Dataset entries
»»

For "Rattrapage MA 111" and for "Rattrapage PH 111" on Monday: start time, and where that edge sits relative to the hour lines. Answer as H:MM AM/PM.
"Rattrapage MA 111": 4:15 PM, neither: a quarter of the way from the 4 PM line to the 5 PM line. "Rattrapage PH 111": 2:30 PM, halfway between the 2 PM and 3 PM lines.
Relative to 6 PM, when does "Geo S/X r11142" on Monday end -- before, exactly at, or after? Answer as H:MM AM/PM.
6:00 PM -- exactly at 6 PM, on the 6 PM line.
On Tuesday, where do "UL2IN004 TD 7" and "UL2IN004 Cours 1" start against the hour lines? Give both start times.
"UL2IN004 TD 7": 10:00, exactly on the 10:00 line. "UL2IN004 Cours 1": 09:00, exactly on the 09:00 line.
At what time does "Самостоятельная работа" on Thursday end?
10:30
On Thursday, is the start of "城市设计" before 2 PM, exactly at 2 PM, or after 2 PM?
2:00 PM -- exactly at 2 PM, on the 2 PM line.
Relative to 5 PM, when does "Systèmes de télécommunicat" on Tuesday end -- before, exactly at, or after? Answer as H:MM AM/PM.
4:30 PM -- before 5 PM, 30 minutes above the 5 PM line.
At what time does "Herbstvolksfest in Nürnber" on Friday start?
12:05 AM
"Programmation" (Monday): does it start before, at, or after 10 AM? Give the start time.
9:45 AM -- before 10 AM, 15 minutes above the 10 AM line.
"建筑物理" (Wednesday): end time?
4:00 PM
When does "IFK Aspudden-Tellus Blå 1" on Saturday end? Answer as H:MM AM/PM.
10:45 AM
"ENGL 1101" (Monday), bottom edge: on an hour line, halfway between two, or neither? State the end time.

««

(Given problem) Arrange all of the records above as a numbered list, leaving out any blank lines.

(Problem solution)
1. For "Rattrapage MA 111" and for "Rattrapage PH 111" on Monday: start time, and where that edge sits relative to the hour lines. Answer as H:MM AM/PM.
2. "Rattrapage MA 111": 4:15 PM, neither: a quarter of the way from the 4 PM line to the 5 PM line. "Rattrapage PH 111": 2:30 PM, halfway between the 2 PM and 3 PM lines.
3. Relative to 6 PM, when does "Geo S/X r11142" on Monday end -- before, exactly at, or after? Answer as H:MM AM/PM.
4. 6:00 PM -- exactly at 6 PM, on the 6 PM line.
5. On Tuesday, where do "UL2IN004 TD 7" and "UL2IN004 Cours 1" start against the hour lines? Give both start times.
6. "UL2IN004 TD 7": 10:00, exactly on the 10:00 line. "UL2IN004 Cours 1": 09:00, exactly on the 09:00 line.
7. At what time does "Самостоятельная работа" on Thursday end?
8. 10:30
9. On Thursday, is the start of "城市设计" before 2 PM, exactly at 2 PM, or after 2 PM?
10. 2:00 PM -- exactly at 2 PM, on the 2 PM line.
11. Relative to 5 PM, when does "Systèmes de télécommunicat" on Tuesday end -- before, exactly at, or after? Answer as H:MM AM/PM.
12. 4:30 PM -- before 5 PM, 30 minutes above the 5 PM line.
13. At what time does "Herbstvolksfest in Nürnber" on Friday start?
14. 12:05 AM
15. "Programmation" (Monday): does it start before, at, or after 10 AM? Give the start time.
16. 9:45 AM -- before 10 AM, 15 minutes above the 10 AM line.
17. "建筑物理" (Wednesday): end time?
18. 4:00 PM
19. When does "IFK Aspudden-Tellus Blå 1" on Saturday end? Answer as H:MM AM/PM.
20. 10:45 AM
21. "ENGL 1101" (Monday), bottom edge: on an hour line, halfway between two, or neither? State the end time.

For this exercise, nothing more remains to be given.